> [ACTIVITY]
From the entries that follow, report every line in which "durante" occurs.

Saved entries
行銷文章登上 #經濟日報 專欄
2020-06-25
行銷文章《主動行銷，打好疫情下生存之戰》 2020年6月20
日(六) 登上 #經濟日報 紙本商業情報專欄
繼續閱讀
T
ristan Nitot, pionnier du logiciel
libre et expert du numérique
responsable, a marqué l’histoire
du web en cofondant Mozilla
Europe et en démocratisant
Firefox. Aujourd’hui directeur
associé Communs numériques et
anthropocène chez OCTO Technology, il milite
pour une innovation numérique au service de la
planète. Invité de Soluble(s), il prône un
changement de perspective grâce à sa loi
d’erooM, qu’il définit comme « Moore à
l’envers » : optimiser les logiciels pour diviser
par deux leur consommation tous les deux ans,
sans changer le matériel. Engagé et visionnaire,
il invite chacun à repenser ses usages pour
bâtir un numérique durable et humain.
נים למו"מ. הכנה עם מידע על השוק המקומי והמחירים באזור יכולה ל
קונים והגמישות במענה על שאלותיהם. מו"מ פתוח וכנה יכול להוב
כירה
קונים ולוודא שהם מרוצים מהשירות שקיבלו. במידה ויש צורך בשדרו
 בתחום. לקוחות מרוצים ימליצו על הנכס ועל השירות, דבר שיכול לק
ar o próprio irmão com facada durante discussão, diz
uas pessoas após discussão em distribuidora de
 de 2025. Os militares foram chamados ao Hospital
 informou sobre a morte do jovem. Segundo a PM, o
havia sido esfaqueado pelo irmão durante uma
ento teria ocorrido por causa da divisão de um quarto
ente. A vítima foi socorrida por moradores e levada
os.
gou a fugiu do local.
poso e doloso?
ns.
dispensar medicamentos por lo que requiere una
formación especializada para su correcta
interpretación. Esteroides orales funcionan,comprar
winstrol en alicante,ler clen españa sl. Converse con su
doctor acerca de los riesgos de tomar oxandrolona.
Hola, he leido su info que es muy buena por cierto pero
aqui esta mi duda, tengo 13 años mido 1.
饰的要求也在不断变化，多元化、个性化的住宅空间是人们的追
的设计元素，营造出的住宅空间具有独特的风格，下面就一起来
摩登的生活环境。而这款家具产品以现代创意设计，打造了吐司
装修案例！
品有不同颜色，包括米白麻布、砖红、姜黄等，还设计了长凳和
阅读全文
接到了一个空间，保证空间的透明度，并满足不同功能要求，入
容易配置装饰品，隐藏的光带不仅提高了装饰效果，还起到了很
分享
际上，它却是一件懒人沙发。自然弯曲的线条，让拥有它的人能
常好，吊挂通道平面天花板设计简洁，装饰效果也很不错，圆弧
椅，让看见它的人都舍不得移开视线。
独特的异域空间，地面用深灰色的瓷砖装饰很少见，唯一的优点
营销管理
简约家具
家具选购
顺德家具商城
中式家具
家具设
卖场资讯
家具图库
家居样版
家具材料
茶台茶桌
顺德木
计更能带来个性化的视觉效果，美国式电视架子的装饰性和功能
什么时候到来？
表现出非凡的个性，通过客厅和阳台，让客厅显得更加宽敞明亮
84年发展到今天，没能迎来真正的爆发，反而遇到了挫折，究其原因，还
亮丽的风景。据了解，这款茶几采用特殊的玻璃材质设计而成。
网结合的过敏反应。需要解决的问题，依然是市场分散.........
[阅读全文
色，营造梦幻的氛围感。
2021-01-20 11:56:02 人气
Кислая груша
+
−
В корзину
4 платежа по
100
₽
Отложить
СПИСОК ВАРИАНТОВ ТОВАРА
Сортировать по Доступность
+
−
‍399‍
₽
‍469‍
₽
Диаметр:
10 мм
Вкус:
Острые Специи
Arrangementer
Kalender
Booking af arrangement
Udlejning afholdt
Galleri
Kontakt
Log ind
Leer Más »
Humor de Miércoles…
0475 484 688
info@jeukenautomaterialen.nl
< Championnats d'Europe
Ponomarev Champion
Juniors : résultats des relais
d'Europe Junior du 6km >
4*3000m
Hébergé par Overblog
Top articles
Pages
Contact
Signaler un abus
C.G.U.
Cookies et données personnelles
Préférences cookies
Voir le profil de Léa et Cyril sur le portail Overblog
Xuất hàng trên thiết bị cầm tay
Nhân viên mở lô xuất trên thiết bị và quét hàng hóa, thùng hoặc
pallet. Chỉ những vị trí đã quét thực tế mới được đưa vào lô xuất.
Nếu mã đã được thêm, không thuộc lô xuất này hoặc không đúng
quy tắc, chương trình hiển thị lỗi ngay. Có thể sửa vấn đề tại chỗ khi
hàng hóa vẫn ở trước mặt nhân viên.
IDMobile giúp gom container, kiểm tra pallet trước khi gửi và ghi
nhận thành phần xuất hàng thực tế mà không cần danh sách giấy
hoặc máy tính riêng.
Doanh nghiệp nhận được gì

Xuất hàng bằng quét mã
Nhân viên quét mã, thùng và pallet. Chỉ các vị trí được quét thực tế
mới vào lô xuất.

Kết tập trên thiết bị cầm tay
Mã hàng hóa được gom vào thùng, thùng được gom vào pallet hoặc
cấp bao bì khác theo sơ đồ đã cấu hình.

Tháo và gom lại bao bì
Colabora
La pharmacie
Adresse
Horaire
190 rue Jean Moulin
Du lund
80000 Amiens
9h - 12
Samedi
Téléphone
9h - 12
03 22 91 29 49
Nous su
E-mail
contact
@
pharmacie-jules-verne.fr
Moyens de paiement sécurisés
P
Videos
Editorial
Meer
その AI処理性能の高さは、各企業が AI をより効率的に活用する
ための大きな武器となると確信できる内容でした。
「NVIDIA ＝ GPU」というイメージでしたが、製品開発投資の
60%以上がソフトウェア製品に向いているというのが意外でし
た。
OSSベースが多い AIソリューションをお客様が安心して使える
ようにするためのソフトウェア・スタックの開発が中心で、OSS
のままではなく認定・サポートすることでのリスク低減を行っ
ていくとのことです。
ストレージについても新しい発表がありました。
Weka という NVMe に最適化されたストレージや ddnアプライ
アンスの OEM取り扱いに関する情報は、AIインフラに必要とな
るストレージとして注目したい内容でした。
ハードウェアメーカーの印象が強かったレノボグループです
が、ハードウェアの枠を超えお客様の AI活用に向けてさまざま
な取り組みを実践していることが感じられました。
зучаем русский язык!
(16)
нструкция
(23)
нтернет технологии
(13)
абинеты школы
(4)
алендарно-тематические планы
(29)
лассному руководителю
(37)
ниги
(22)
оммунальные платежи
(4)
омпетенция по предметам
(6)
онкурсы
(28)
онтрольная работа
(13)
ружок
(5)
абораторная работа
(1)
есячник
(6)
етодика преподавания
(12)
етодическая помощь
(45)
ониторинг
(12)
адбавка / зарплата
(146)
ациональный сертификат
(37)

> [REPLY]
ar o próprio irmão com facada durante discussão, diz
havia sido esfaqueado pelo irmão durante uma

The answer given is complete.